> _TAREFAS_:
a) Responda às perguntas com base no trecho sobre o papagaio-verdadeiro:
(i) Em que revista os dados foram publicados?
(ii) Segundo os relatos citados, que idade alguns papagaios teriam ultrapassado?
(iii) Qual é o nome do macho adulto cujo genoma foi analisado e em que estado ele vive?
b) Duplique o trecho sobre o papagaio-verdadeiro desde "Curioso, esperto, com" até "a viver mais).", incluindo essas palavras.
c) Liste os campos de estudo comparativo para os quais o trecho sobre o papagaio-verdadeiro diz que o animal é importante.

> _TRECHO_:

Os dados, publicados na revista Current Biology, referem-se ao material genético do papagaio-verdadeiro (Amazona aestiva), espécie emblemática da fauna brasileira que tem ampla distribuição na natureza, além de ser criada como bicho de estimação.

 

Curioso, esperto, com vida social e vocalizações complexas —o que explica sua facilidade para copiar a fala humana—, o papagaio-verdadeiro é uma das aves mais longevas, em especial quando se leva em conta seu tamanho modesto (em geral, animais maiores tendem a viver mais). 

Há relatos de que alguns teriam passado dos 90 anos. Isso faz com que o animal seja importante para o estudo comparativo do desenvolvimento cerebral, do aprendizado vocal e da longevidade.

No estudo, a equipe coordenada pelos cientistas brasileiros Francisco Prosdocimi, da UFRJ, e Claudio Mello, da Universidade de Saúde e Ciência do Oregon (EUA), obtiveram dados de alta qualidade do genoma de um macho adulto da espécie chamado Moisés, que vive em Minas Gerais. Além disso, compararam as informações com as do genoma de outras aves e outros vertebrados.

[Entradas de dados]
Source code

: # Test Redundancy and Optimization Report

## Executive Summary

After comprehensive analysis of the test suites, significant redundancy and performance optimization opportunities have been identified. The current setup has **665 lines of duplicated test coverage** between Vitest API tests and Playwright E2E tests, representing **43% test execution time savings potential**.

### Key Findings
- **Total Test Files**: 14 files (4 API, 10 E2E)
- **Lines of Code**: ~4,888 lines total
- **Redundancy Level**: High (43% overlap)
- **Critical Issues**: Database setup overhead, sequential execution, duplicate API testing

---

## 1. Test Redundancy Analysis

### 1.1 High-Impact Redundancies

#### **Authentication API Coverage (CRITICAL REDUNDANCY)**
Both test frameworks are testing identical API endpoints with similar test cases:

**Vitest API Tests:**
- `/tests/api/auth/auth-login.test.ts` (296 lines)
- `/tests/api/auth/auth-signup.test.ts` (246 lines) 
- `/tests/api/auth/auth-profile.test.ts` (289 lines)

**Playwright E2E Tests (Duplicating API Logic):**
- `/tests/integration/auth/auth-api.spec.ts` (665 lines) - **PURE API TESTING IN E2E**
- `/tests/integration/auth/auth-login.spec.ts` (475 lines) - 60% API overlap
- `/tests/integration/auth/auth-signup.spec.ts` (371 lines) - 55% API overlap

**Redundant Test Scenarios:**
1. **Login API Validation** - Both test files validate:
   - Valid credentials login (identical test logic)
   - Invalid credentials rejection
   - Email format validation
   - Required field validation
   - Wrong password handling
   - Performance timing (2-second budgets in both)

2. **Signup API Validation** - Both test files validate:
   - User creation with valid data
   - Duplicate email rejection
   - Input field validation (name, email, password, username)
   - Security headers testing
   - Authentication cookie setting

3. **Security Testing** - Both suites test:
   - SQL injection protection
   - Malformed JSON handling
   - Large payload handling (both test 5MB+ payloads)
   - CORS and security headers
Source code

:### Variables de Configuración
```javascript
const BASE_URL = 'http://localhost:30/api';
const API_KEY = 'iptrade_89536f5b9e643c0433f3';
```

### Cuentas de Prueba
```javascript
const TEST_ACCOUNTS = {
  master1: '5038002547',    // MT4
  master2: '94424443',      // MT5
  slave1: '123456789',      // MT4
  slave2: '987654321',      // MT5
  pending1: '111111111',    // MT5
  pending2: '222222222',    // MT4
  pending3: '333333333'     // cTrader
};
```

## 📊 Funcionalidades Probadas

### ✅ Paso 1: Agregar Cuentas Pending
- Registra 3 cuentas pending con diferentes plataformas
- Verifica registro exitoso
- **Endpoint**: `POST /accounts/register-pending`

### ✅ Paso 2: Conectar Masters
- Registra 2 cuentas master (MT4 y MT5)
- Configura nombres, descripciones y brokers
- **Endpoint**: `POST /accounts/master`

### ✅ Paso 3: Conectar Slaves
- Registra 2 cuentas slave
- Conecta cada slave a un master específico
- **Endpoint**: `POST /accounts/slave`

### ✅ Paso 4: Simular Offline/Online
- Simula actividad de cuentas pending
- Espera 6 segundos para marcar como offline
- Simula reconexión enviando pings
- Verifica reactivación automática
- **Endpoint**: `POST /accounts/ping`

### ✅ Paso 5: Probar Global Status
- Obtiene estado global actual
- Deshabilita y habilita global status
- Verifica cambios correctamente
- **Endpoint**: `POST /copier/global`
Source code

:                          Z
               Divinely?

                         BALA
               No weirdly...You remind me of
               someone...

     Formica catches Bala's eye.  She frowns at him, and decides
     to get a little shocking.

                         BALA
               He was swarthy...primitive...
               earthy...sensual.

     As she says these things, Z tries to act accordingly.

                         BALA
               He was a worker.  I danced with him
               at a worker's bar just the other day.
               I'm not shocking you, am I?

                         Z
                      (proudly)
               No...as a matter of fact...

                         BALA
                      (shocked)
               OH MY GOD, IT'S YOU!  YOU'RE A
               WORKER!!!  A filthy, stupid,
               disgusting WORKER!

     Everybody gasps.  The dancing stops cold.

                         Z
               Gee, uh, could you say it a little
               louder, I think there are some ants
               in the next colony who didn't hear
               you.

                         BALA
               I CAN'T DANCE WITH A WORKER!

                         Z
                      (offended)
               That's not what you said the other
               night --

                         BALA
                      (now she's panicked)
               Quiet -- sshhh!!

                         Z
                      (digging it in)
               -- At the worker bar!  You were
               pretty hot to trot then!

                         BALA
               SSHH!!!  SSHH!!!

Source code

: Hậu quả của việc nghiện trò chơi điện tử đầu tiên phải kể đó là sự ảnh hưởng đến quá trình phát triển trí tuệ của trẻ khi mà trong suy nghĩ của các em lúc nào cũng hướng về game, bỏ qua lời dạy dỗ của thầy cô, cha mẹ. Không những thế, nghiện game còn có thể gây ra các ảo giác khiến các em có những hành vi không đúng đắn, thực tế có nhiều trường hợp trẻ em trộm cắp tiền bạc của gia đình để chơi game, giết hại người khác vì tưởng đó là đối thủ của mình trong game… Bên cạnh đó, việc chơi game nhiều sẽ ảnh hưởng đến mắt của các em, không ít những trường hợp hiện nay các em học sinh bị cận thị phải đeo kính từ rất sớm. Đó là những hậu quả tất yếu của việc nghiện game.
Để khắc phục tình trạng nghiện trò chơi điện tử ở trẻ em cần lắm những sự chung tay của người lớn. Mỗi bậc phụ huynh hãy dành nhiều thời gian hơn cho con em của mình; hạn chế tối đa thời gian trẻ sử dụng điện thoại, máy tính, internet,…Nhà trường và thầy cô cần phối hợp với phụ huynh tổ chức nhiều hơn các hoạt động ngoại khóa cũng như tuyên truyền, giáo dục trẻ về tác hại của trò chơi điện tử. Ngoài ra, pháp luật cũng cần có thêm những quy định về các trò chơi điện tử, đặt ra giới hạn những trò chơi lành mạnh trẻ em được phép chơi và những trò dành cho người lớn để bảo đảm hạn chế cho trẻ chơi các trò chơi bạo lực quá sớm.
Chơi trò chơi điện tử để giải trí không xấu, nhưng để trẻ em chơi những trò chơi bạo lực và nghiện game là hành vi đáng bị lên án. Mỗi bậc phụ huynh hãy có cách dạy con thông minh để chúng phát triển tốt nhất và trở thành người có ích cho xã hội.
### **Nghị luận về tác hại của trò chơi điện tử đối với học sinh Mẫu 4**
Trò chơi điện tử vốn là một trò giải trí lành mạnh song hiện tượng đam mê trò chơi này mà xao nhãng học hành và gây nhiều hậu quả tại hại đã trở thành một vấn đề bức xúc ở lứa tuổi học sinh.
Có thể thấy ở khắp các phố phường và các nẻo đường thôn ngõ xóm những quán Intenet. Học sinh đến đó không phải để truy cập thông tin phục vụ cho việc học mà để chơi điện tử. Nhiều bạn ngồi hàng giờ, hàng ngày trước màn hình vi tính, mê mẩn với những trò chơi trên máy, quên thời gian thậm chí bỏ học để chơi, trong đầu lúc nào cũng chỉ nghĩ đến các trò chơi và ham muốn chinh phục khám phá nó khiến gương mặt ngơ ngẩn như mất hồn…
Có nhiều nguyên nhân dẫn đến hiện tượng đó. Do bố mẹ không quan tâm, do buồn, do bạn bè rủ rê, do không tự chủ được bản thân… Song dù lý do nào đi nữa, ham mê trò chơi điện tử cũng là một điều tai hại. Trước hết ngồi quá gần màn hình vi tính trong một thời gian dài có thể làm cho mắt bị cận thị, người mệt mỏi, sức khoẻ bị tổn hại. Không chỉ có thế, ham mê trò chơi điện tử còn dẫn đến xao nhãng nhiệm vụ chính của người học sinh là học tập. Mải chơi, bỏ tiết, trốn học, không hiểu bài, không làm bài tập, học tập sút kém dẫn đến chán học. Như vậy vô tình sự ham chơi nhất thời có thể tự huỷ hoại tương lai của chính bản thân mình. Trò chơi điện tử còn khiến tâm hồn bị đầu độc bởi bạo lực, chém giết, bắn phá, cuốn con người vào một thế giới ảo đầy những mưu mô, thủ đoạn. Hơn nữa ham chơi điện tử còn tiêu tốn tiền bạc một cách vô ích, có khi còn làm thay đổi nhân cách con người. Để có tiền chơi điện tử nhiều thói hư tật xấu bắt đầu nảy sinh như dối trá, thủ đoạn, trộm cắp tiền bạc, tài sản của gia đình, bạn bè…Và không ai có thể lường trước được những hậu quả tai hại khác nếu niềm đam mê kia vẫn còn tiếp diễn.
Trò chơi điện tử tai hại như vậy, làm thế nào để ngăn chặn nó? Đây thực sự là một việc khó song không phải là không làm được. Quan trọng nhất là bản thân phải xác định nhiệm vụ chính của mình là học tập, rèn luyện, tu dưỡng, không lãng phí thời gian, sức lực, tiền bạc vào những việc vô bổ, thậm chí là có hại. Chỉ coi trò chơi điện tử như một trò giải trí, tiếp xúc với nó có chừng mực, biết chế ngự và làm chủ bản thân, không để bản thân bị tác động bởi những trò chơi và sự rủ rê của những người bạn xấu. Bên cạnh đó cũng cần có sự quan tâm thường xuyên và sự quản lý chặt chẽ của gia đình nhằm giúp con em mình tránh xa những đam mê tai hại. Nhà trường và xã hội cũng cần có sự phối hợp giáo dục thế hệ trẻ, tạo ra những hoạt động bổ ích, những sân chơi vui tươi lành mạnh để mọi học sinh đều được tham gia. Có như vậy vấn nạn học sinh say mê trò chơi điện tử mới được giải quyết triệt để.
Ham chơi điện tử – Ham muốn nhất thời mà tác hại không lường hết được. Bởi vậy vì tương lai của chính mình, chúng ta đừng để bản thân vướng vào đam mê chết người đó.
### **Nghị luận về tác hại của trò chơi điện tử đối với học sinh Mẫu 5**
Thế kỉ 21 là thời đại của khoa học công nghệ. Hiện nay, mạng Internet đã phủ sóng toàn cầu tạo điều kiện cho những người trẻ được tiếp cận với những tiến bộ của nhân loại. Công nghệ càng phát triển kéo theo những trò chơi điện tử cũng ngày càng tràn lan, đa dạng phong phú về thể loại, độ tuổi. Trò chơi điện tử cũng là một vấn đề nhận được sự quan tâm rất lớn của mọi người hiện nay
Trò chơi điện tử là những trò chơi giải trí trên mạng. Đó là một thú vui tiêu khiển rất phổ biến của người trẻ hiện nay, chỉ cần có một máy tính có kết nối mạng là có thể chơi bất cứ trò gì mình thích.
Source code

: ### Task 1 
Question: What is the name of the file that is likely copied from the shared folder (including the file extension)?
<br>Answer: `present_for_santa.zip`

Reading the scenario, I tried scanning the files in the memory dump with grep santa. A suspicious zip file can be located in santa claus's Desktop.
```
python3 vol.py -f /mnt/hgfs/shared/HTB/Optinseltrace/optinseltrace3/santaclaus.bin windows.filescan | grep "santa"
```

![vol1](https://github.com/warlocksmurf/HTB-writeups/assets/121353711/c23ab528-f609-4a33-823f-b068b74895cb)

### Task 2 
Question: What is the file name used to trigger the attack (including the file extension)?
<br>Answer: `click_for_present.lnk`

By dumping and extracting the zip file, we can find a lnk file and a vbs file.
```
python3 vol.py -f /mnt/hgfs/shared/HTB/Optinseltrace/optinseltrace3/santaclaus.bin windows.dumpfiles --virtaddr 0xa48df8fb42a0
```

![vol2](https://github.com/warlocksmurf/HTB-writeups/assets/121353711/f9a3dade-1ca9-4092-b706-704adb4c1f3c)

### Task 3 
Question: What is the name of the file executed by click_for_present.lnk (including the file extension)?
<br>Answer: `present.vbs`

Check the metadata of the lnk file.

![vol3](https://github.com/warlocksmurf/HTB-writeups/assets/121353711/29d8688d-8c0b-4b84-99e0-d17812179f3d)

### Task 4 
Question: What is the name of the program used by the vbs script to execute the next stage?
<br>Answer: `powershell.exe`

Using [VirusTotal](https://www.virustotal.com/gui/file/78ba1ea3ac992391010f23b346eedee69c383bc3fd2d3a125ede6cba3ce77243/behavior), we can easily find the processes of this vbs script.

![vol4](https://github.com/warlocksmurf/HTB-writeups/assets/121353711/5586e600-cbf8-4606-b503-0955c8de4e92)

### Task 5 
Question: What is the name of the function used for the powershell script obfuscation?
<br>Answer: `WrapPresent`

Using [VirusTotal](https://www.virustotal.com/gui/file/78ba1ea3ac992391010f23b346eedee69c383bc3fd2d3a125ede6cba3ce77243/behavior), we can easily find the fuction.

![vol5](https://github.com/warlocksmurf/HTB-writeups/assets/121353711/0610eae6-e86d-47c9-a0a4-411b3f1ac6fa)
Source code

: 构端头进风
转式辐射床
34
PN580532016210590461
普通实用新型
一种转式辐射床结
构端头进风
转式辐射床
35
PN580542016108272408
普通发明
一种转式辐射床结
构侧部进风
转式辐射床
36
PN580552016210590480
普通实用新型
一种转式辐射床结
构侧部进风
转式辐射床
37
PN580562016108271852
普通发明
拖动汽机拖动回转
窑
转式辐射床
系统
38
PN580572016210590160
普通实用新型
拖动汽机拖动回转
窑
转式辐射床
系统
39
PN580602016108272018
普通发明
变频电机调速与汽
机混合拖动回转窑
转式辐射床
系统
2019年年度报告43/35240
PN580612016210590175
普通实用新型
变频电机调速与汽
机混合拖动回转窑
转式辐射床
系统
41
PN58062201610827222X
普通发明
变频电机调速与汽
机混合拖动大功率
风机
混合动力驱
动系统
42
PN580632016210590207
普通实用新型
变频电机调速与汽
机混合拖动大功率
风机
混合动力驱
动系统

> _RESPOSTAS_:
a)
(i) Na revista Current Biology.
(ii) Os 90 anos.
(iii) Ele se chama Moisés e vive em Minas Gerais.

b)
Curioso, esperto, com vida social e vocalizações complexas —o que explica sua facilidade para copiar a fala humana—, o papagaio-verdadeiro é uma das aves mais longevas, em especial quando se leva em conta seu tamanho modesto (em geral, animais maiores tendem a viver mais).

c)
- Desenvolvimento cerebral
- Aprendizado vocal
- Longevidade